Experimentation is a valuable tool in computer science. Random experimentation is, however, a danger. This post examines current research practices and casts doubt on their benefits. Inspired by the French writer Rousseau (1972)—society corrupts the individual—, my conviction is that the experimental community corrupts the researcher.
The scientific method has evolved throughout the centuries, and philosophers have had a distinguished role in that change by questioning the beliefs used to guide discoveries; by challenging new ways of thinking, sometimes without providing any answers, for the pleasure of asking questions (Russell 1997). This passion and awakened mind are missing in the current computer science community. Empiricists, especially, write large amounts of plain technical reports tracing experiments, oblivious to the beauty of essays, the excitement of sharing outlandish ideas. Going through the literature has often become a mechanical skimming/scanning task, seeking for numbers that highlight those decimals that the proposed techniques outperform their competitors by. These results sustain a sort of research, based on a mere parameter tuning of established algorithms.
The purpose of this viewpoint is to show the disenchantment that would-be researchers—even tenured researchers—suffer and to denounce the proliferation of questionable practices that are killing innovation.
We first review the effect of the modern obsession for publishing and to what extent academic research has distorted experimental science. Next, we see what calls the current methodology into question and why approaches are simply ignored or incomprehensibly revived.
The perversion of the community
Pure research is becoming less attractive nowadays. Many research lines are abandoned since investors are more interested in applications—despite the relevance of fundamental investigation. Hence, the groups that subsist are because either their research is leading in applicative domains or their volume of publications is high. What is behind these numbers? Parnas (2007) makes a strong point about them and guts every single perversion of the community—authorship in pacts, monthly instalments, tailor-made conferences—that have encouraged superficial research made from overly large groups, repetition, insignificant studies, half-baked ideas… Publish or perish has wreaked havoc on daily investigation, at least in the halls of European academia.
Eventually, impact factors, h-index, g-index have become the fallacious indicators of good research/ers and fired up the paper factory. Fresh Ph.D. students are burdened junk writers as soon as they learn that their career will be measured by these statistics. The pressure is intensified by supervisors, assessed by the same yardstick, who need to keep CVs up-to-date or repay colleagues in the favour chain which promotes quantity over substance.
This compulsive publishing has plagued conferences and journals with so many papers that it is getting difficult to track innovative ideas.

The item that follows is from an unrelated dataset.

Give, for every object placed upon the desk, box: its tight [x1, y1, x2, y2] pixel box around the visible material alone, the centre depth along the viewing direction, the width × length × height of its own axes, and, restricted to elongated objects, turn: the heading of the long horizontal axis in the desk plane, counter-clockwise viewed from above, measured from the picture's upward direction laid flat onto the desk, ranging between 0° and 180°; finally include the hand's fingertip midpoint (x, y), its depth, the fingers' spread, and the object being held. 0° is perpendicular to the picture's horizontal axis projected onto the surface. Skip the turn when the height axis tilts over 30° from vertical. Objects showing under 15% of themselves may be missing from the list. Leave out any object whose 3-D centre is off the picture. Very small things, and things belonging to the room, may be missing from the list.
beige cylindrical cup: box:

The more one reads, the more one bumps into similar attempts, déjà vus—which slow down the learning curve and discourage further reading. Showing off the abilities of regular methods to non-technical experts and cherry-picking results from much wider experimentation are the most common schemes. The raison d’être of empiricism has been abused and now entails repeated preliminary results with no further continuation.
Experimental computer science
Experimental computer science, defined as “an apparatus to be measured, a hypothesis to be tested, and systematic analysis of the data (to see whether its supports the hypothesis)” by Denning (1980), is recurrent in machine learning, algorithm development, and software engineering. Nevertheless, experimental methodology has been twisted; instead of sustaining conjectures, experiments are run to provide material to decide them retroactively—to build a posteriori theories.

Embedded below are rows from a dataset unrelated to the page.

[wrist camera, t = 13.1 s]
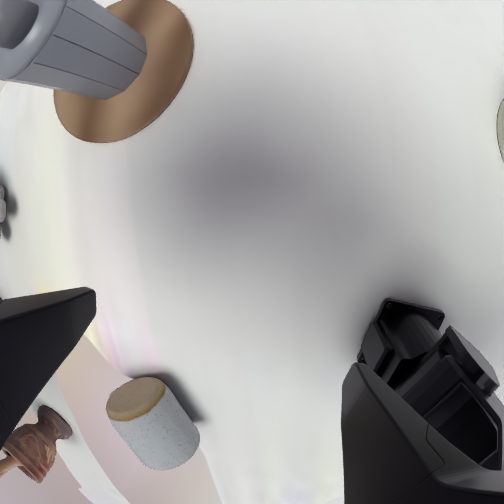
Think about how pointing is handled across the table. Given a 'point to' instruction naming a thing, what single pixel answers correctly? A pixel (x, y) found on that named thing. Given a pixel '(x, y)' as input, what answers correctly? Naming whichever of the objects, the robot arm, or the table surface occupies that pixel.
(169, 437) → the ceramic mug
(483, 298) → the table surface
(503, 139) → the can
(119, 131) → the cheese board
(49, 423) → the mortar and pestle
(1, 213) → the chubby cartoon animal
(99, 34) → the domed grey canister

Machine learning, for instance, is based on trials with performance measures, learners, and data. The combination of these elements made Langley (1988) encourage practitioners to join empirical testing, as a process of theory formation. Competition testing—a term coined by Hooker (1995) in relation to heuristics—has been the subsequent chaos of such a call. Many years later, no new learning paradigm has been introduced, some progress in standards has been made, and micro-tuning of the existing techniques is the trendy research—the latter being the gold mine for publications. Superiority of techniques is claimed usually following a three-step procedure: selection of a few data sets, selection of referenced learners to compare with, and extraction of performance conclusions supported by erroneous statistical tests. With a pessimistic but very realistic description of the scene, Demsar (2008) warned of the misuse of such experimentation. Conventional statistical models are designed to test single learners in isolation; they are ill-suited to perform multiple comparisons.

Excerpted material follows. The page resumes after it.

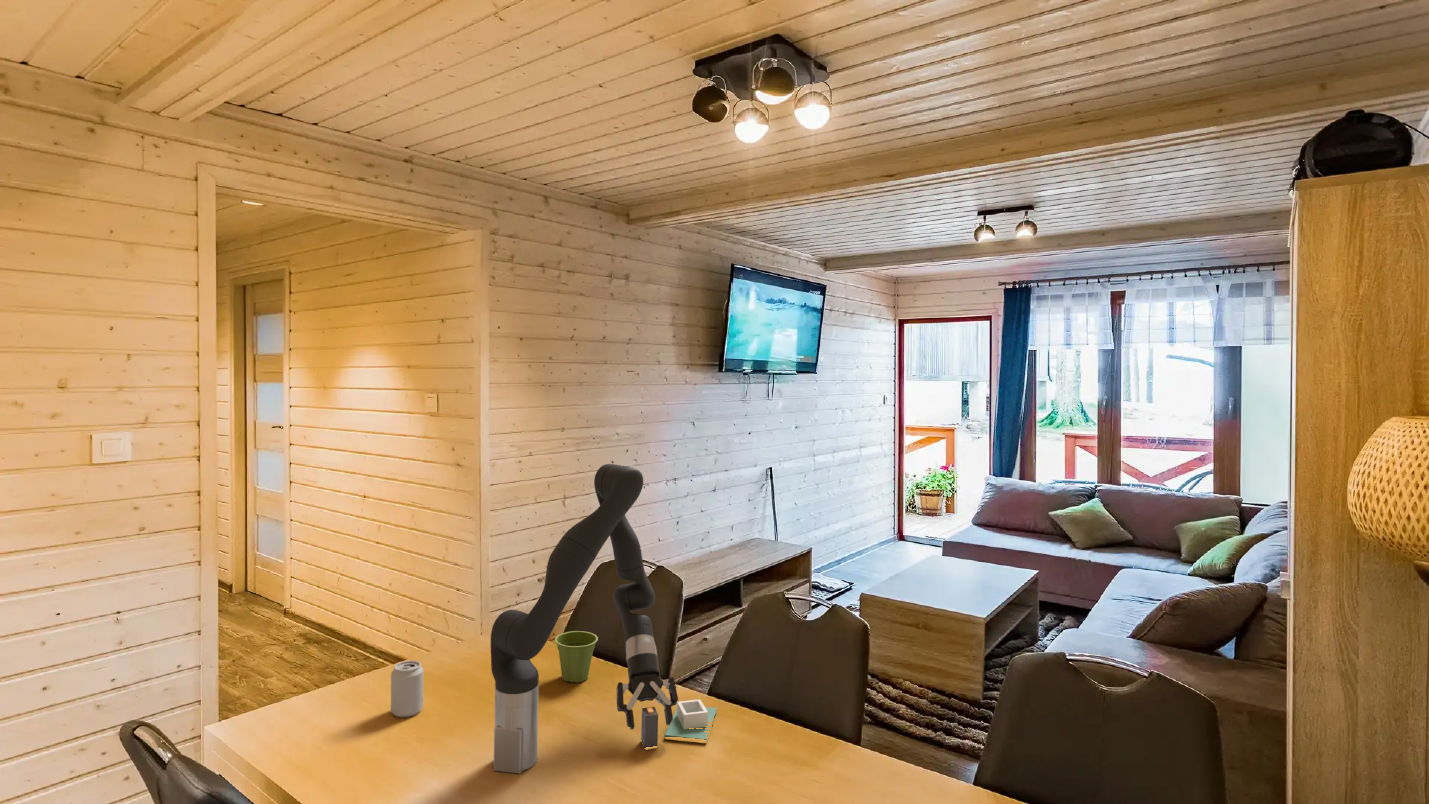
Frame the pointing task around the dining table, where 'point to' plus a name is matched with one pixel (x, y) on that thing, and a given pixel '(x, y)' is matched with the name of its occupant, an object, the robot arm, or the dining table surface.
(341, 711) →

Hypothesis testing is useful to say whether the probability of the apparent accuracy of a learner is due to chance, but its power goes down as the number of data sets examined increases. Then, it is worth determining what the ideal size of the test set is, what problems have to be involved, and empowering the testing methodology by sufficient data analysis. These—old claims—are things that one expects to be delighted with when reading papers. Yet, they are complicated milestones and many negative results are derived from the studies. Although these are meaningful to lead progress as well, the community does not consider them. This forces researchers to move back to the classical developments. In addition, groundless rejections cause frustration in researchers, which is reflected in their subsequent reviews. In turn, after being taught that going against the mass culture is not profitable, they will unwittingly stop promising ideas, frustrating new generations again.
Gaming the system in lieu of research
In validating incoming contributions, the clout of journals and reviewers, and the inertia of the scientific community as a society have a lot to do.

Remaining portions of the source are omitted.